*TASK LIST:*
a) Duplicate the passage of the essay on January starting with "Somehow January gathers" and going on through "through the cracks.".
b) In the essay on January, when did the writer give up on New Year's resolutions?

*TEXT SECTION:*

Sweating the small stuff
January always seems to strike hard and leave me somewhat bewildered and flustered. Not, certainly, by the weight of countless New Years resolutions; I gave up on those sometime in adolescence. I may not have had much self-awareness then but I knew this: I am fickle.
Somehow January gathers around it all of the Un-done, like a hangover from the previous year. E-mails, bills, tax returns, multiple car hassles, official letters that have lain for months in a threatening pile. At the very same time it conscientiously assumes responsibility for the burdens of the 11 months following it. And so I find myself drowning in To-do’s: thank you’s, phonecalls, dentist, tyres, cheques, fundraising and how the hell do you Air-Care your car? (bloody Canada). I can’t even find the eye of the storm – if I could do that I would at least know where I was. But instead here I am, dizzy from circling, exhausted from worry and terrified something might fall through the cracks.
I hate being a grown-up.Way back in the day, when I was that fickle teenager, being a grown-up seemed amazingly sophisticated and meant one thing: freedom. Having your own house, driving, a credit card (we’ll gloss over the job….and maybe the kids). But the small print of freedom and self-determination is burdens and responsibilities. I’m hardly wanting to return to those days of furious blushing, zits and teenage-girl-power-games but I’d still like to find somewhere to hide from the army of To-do lists that grow legs in my dreams and chase after me with drawing pins.

*RECORDED DATA:*
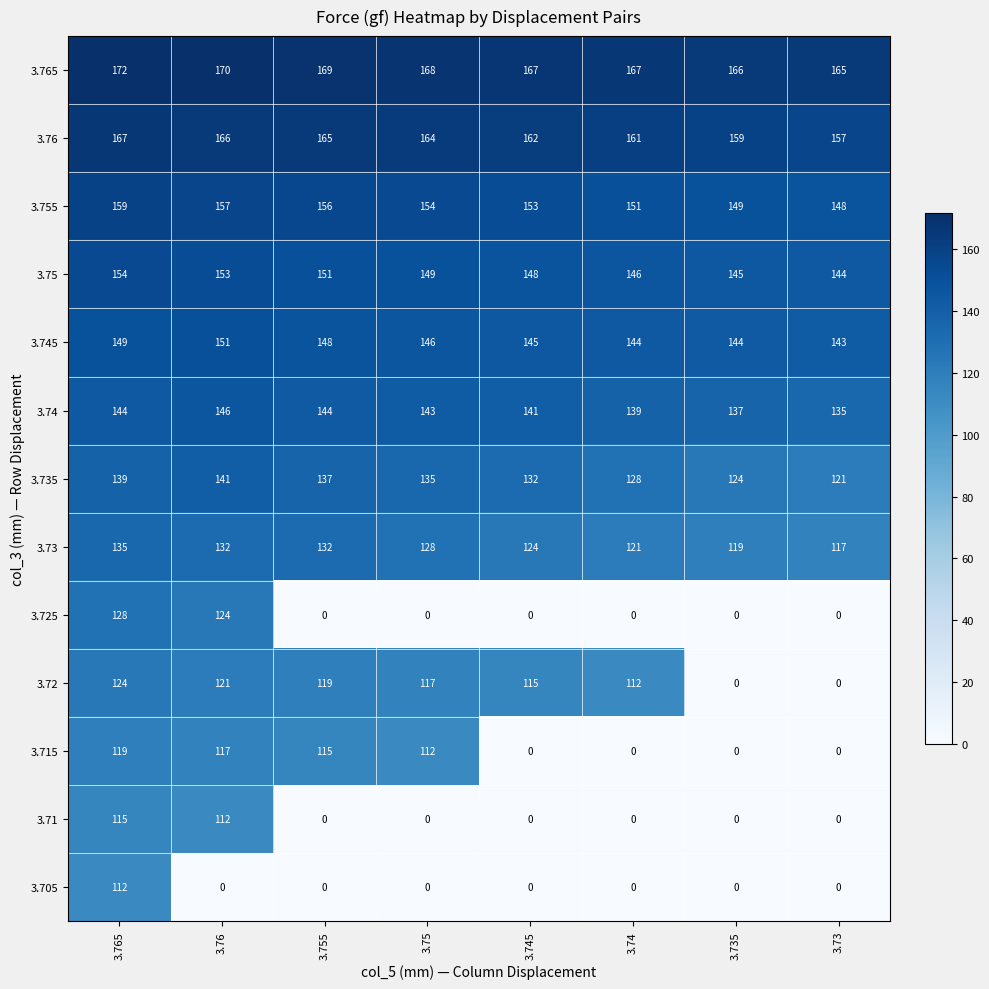

Which series has the largest range (max minus min)?

3.725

*WRITTEN ANSWERS:*
a)
Somehow January gathers around it all of the Un-done, like a hangover from the previous year. E-mails, bills, tax returns, multiple car hassles, official letters that have lain for months in a threatening pile. At the very same time it conscientiously assumes responsibility for the burdens of the 11 months following it. And so I find myself drowning in To-do’s: thank you’s, phonecalls, dentist, tyres, cheques, fundraising and how the hell do you Air-Care your car? (bloody Canada). I can’t even find the eye of the storm – if I could do that I would at least know where I was. But instead here I am, dizzy from circling, exhausted from worry and terrified something might fall through the cracks.

b) Sometime in adolescence.